Pour eux, la culpabilité des ex-dirigeants de Bygmalion, qui organisait les meetings, et de sa filiale chargée de l'événementiel Event & Cie et des ex-cadres de l'UMP ne fait "aucun doute".

Vanessa Perrée et Nicolas Baïetto ont prévu d'examiner les cas des ex-dirigeants de la campagne de Nicolas Sarkozy et de l'ancien chef de l'Etat dans l'après-midi.

Tout au long des débats, les anciens cadres de l'UMP (devenue Les Républicains) et de Bygmalion, le directeur de campagne, les experts-comptables, ont tous cherché à minimiser leur rôle, voire à le nier.

Seuls 4 des 14 prévenus (3 ex-cadres de Bygmalion et l'ancien directeur de campagne adjoint du président-candidat, Jérôme Lavrilleux), ont reconnu partiellement leur responsabilité dans la mise en place d'un système de fausses factures imaginé pour masquer l'explosion des dépenses de campagne du président candidat à sa réélection.

Révélé deux ans après la défaite de M. Sarkozy, le scandale avait entraîné des déflagrations en série à droite.

Contrairement aux autres prévenus, soupçonnés d'être impliqués à des degrés divers dans la fraude, Nicolas Sarkozy est, lui, uniquement jugé pour "financement illégal de campagne électorale". Il encourt un an de prison et 3.750 euros d'amendes.

Les autres comparaissent notamment pour "faux, usage de faux", "escroquerie" et complicité de ces délits, et encourent jusqu'à cinq ans d'emprisonnement.

L'enquête a révélé que le prix réel des 44 meetings organisés par l'agence événementielle Bygmalion avait été drastiquement réduit - 80% des factures ont disparu - et le reste réglé par l'UMP au nom de conventions fictives du parti.

L'enquête "n'a pas établi" que Nicolas Sarkozy l'aurait "ordonné", qu'il y aurait "participé", ni même qu'il en aurait été informé, selon l'accusation. Par contre, il en a "incontestablement" bénéficié, disposant ainsi de "moyens bien supérieurs à ceux que la loi autorisait". Le plafond légal a été dépassé de 22 millions d'euros.

Une thèse vigoureusement contestée par le chef de l'Etat pendant ses quatre heures d'interrogatoire.
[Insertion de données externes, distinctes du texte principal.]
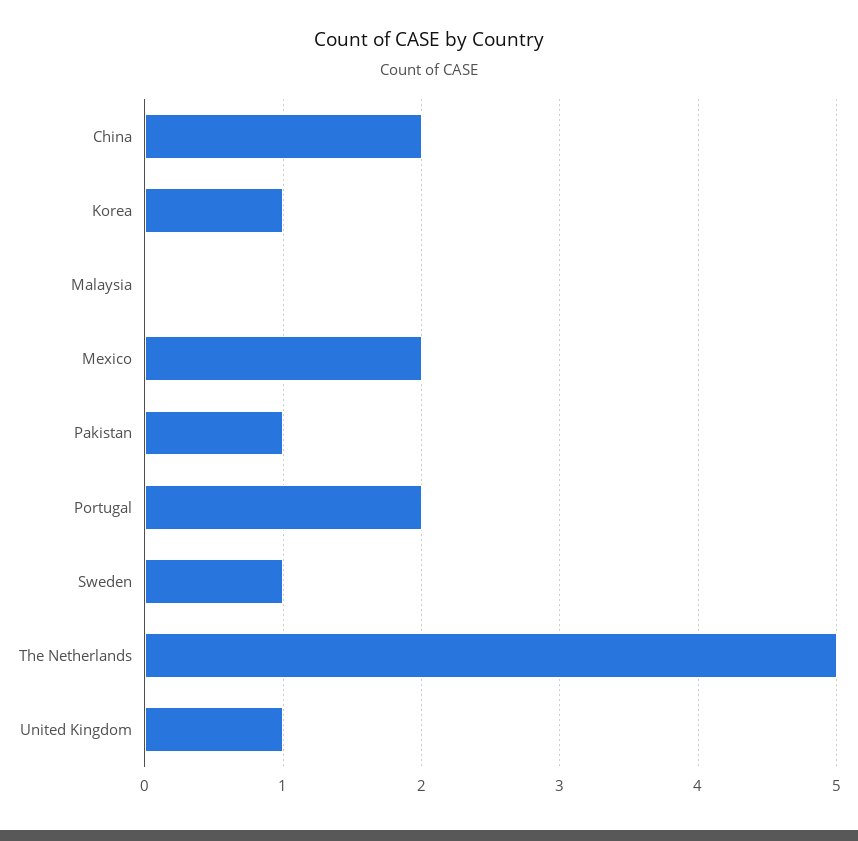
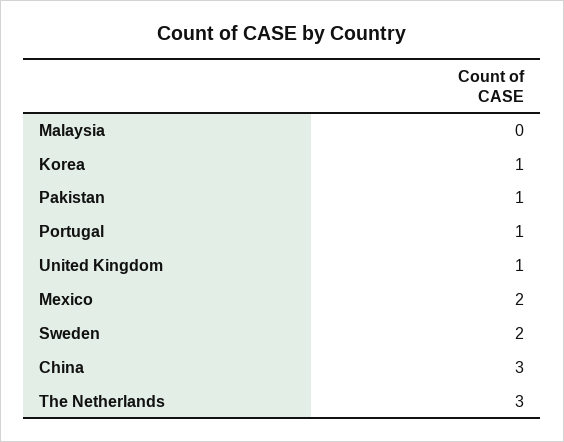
China: 2 -> 3
Portugal: 2 -> 1
Sweden: 1 -> 2
The Netherlands: 5 -> 3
Il n'y a eu "aucun emballement" de la campagne, qui ressemblait "comme une sœur" à celle de 2007, voire à celle de son opposant au second tour, François Hollande, a martelé à la barre M. Sarkozy. Comment la campagne de 2012 aurait-elle alors pu "coûter le double", a-t-il scandé. "Invraisemblable !"

L'ancien patron de l'UMP Jean-François Copé, entendu comme simple témoin dans le procès, a fustigé jeudi sur France Inter la "stratégie de défense intenable" de Nicolas Sarkozy et son incapacité à "assumer" ses actes.